I am printing with a 0.2mm nozzle. Earlier I found that there were locational waves in my first layer, so I asked what to do on Discord, and people suggested I manually tram the bed. I followed the procedure on the Bambu wiki.
However, I found it super hard to tell when the bed would meet the nozzle when the nozzle is in the rear position, because I can’t see it well. So I also found a discussion in the forum about using a feeler gauge to fine-tune this. Using the menu, I manually moved the head to the same three positions and ensured that a feeler gauge had the same friction in all three places.
Unfortunately, now it’s way way worse. Can anyone tell me how I can fix this?
Ditto, clean the plate. Those light colored spots are areas with air under them, not adhering to the plate.
When tramming, I use a flashlight to illuminate the area behind the nozzle. Put your eye at the level of the plate and the light shining through the nozzle-bed gap makes it very clear when the nozzle “just touches” the plate. Use a wrench for easier and more precise adjustments.
My X1C was produced in early 2023, when Bambu was shipping printers with very warped beds. Tramming cannot fix warp, but Bambu support still wanted the bed re-trammed before they would acknowledge the problem and ship a new bed. After installing the new bed, it also needed to be trammed. The X1Plus firmware that I installed last June produces more precise leveling data, so I had to play with that. (It’s even more level now, but you can’t tell from my prints.)
I’m more familiar with the procedure than I would like.
But the bed has never shifted on its own, so if your bed is satisfactorily level, leave it be.
Exactly, I feel that “tramming your bed” is a carryover habit from other printer manufacturers. Back before ABL and magnetic build plates. You had to use force to remove parts from the build surface and that would often throw out the bed level.
The first layer picture shows adhesion issues so either the bed still isn’t clean or either the microfiber or the alcohol you used is decontaminating it.
Yes, AND it should also handle the cases of very minor imperfections in tramming and imperfections in the build plate.
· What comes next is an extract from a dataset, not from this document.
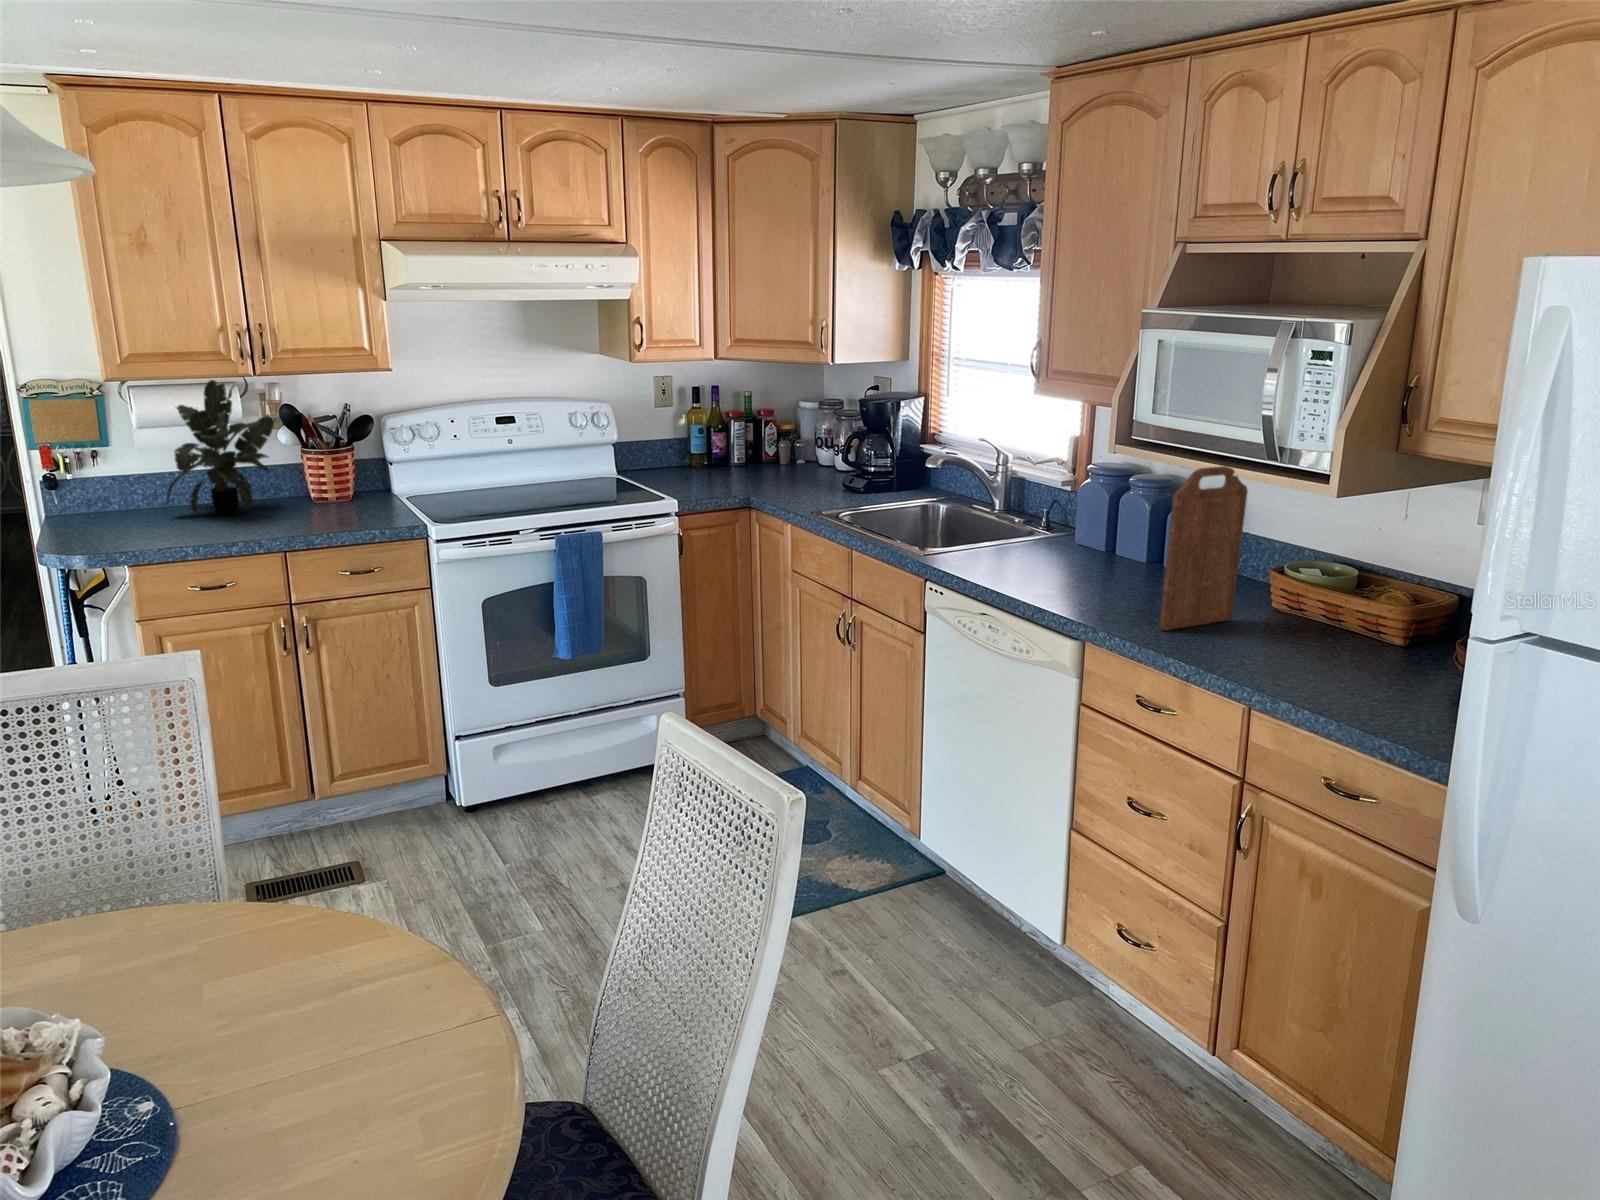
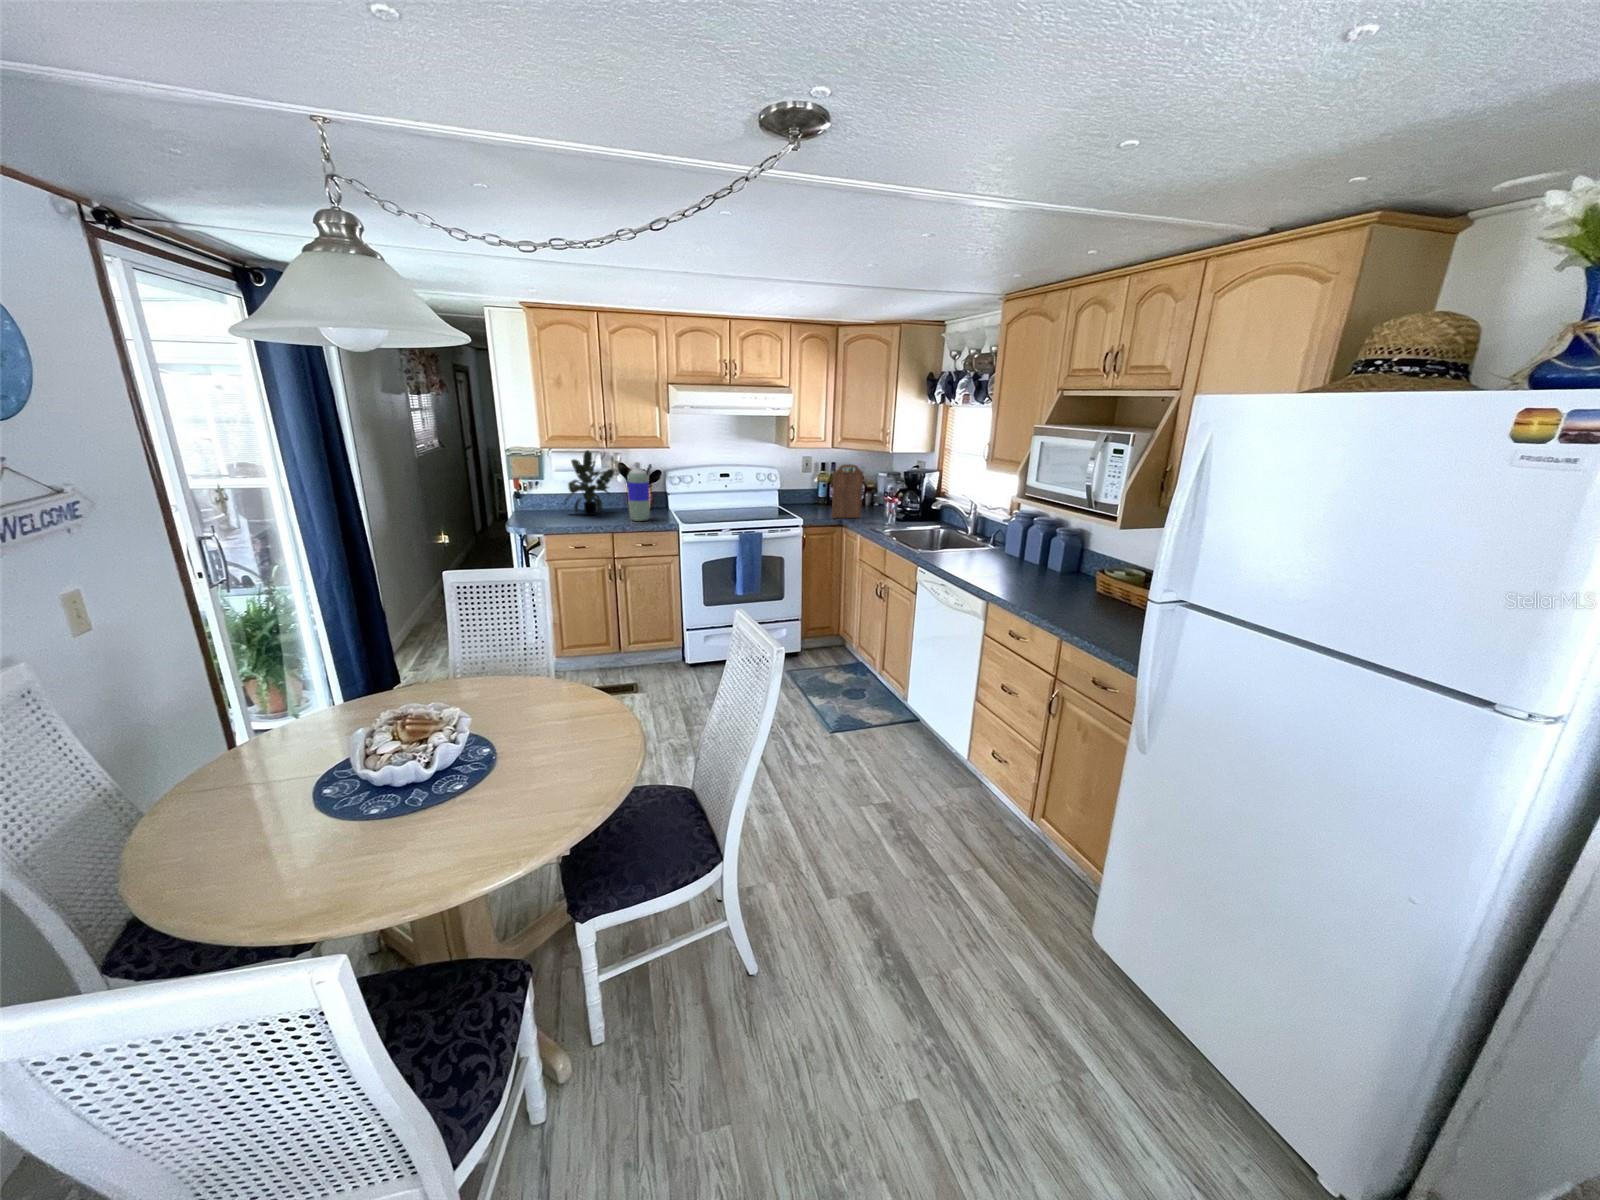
bottle: none [309,401,360,523] -> present [627,462,650,521]
cutting board: present [1160,466,1248,631] -> present [832,464,863,518]

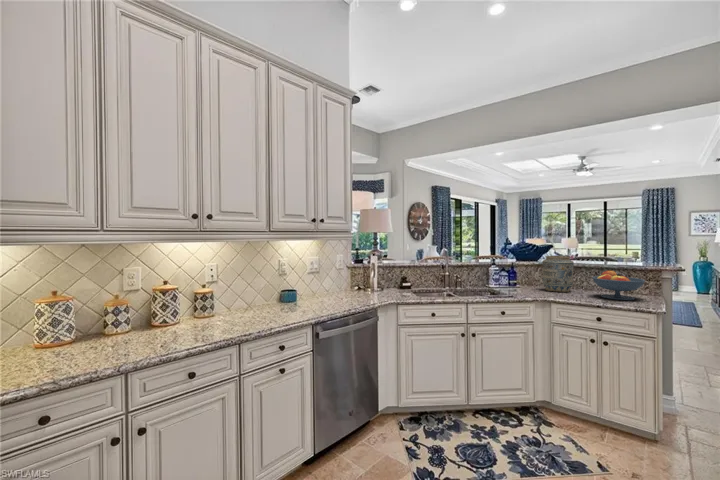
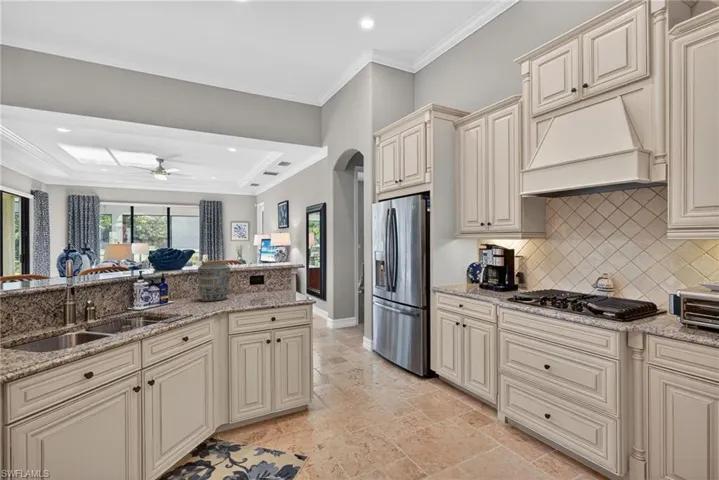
fruit bowl: present [592,271,645,300] -> none [251,272,291,298]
Anyhow, I’m cleaning it again for the Nth time, and we’ll see.
Here’s what I think happened. There’s some kind of lubricant on the feeler gauge. Although I had cleaned it off the print bed, I had not cleaned the print head. So I cleaned that thoroughly, and now I’m no longer having adhesion problems.
However, I’m back to the problem I had before: Locational ripples.
Normally, I’d say this sort of thing was a pressure advance / flow dynamics problem. But the problem only occurs in certain locations.
That’s still an adhesion issue. That first layer should be perfectly smooth. Those light-colored striations are where the filament isn’t adhering well. There is definitely either contamination or damage on those areas of the plate. That can even be where a previous print stuck really well, and left a film of that filament that isn’t coming off with washing. For that you can try to lightly scotch-brite the plate in those areas to remove that filament film.
Also, I had a roll of that filament, and it is a b*tch to get to stick worth a ■■■■ to pretty much anything. The plate needs to be pretty much new/pristine. Do you have a totally unused side of a build plate to test on? If not, you can resort to Elmer’s purple glue if needed, it works very well. However, I also found that the newer, gold, textured PEI plate and definitely the smooth PEI plate have MUCH better adhesion for pretty much all filaments. I actually have a tough time getting many prints off of my smooth PEI plate. The gold textured plate is less sticky, but still MUCH better than the original black textured plate that came with my printer. I don’t even use it anymore, unless I’m doing something like PC and know that I’m going to need glue, as I don’t use glue at all on the other two plates above.